Kata ‘Tumbilo Tuhe’ berasal dari bahasa Gorontalo, yaitu tumbilo yang bermakna pemasangan, dan tuhe yang artinya lampu. Ini adalah adat yang berlangsung sejak abad ke-15, atau pada masa awal masuknya Islam di Gorontalo. Dari riwayatnya, lampu yang dimaksud tentu saja bukan lampu listrik, melainkan lampu tradisional berbahan bakar minyak.

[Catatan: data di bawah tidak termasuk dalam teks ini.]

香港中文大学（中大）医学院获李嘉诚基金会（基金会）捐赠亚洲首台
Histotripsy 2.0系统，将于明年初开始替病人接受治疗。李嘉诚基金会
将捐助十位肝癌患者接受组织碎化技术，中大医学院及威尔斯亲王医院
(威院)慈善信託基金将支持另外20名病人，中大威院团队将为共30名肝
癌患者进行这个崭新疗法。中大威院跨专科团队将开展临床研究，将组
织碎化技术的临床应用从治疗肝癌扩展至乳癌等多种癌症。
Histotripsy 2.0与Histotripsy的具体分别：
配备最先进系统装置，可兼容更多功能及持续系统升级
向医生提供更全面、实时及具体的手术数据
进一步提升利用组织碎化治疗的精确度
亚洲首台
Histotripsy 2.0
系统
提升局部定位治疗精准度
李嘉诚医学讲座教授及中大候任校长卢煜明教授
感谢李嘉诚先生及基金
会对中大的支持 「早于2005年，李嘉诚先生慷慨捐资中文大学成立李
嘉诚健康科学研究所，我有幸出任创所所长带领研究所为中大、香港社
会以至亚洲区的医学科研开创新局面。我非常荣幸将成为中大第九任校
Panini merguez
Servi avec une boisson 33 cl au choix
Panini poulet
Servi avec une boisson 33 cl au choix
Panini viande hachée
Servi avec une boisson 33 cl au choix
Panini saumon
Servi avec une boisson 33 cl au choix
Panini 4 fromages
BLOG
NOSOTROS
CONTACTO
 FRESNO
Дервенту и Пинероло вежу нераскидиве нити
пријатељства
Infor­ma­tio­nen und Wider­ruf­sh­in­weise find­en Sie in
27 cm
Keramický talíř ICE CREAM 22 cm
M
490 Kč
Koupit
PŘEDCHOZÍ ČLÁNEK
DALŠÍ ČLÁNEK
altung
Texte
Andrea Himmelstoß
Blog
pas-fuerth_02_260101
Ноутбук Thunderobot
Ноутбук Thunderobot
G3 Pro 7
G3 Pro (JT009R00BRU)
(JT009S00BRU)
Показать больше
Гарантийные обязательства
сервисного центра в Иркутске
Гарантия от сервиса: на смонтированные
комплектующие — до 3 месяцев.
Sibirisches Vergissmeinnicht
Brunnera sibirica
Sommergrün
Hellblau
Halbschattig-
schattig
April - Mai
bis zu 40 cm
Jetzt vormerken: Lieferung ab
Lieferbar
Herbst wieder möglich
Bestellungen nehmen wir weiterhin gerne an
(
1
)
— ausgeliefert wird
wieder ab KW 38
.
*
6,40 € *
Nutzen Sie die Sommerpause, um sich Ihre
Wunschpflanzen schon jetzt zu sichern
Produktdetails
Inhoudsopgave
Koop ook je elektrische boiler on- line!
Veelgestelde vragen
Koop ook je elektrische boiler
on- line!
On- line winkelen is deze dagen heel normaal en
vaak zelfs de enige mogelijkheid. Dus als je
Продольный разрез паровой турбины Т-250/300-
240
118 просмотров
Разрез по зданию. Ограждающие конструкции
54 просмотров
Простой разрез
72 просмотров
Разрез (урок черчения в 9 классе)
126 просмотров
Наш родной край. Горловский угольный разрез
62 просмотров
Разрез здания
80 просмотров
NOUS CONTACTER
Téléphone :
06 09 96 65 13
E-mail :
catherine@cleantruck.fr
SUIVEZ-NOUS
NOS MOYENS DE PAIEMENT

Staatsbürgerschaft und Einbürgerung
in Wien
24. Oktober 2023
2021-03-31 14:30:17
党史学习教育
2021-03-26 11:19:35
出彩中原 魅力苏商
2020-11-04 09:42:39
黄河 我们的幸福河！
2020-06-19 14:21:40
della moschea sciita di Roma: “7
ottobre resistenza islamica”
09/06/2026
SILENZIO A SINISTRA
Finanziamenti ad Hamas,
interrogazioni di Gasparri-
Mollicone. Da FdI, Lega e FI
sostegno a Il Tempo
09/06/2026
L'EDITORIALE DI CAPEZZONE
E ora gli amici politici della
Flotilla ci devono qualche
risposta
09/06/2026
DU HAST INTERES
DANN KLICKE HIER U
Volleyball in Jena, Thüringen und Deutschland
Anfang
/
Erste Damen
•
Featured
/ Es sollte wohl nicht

Sejatinya, ‘Tumbilo Tuhe’ berkisah tentang ajakan bagi umat Islam di Gorontalo untuk semakin meramaikan masjid di hari-hari menjelang Ramadan berakhir. Karena pada masa itu belum ada penerangan di jalan, dipasanglah lampu (tumbilo tuhe) di jalan-jalan yang mengarah ke masjid atau mushala. Tujuannya jelas agar umat Muslim jalannya semakin terang dan mudah untuk melangkah ke masjid atau mushala.
Tentu masih banyak tradisi unik lain dalam menyambut Ramadan di berbagai daerah di Indonesia. Hemat saya, kekayaan kultural ini seharusnya dapat membuat kekhusyukan ibadah Ramadan menjadi lebih menyenangkan dan bukan justru menambah runcing polemik sikap saling memaksakan penghormatan.
Selamat menyambut bulan suci Ramadan 1438 hijriah.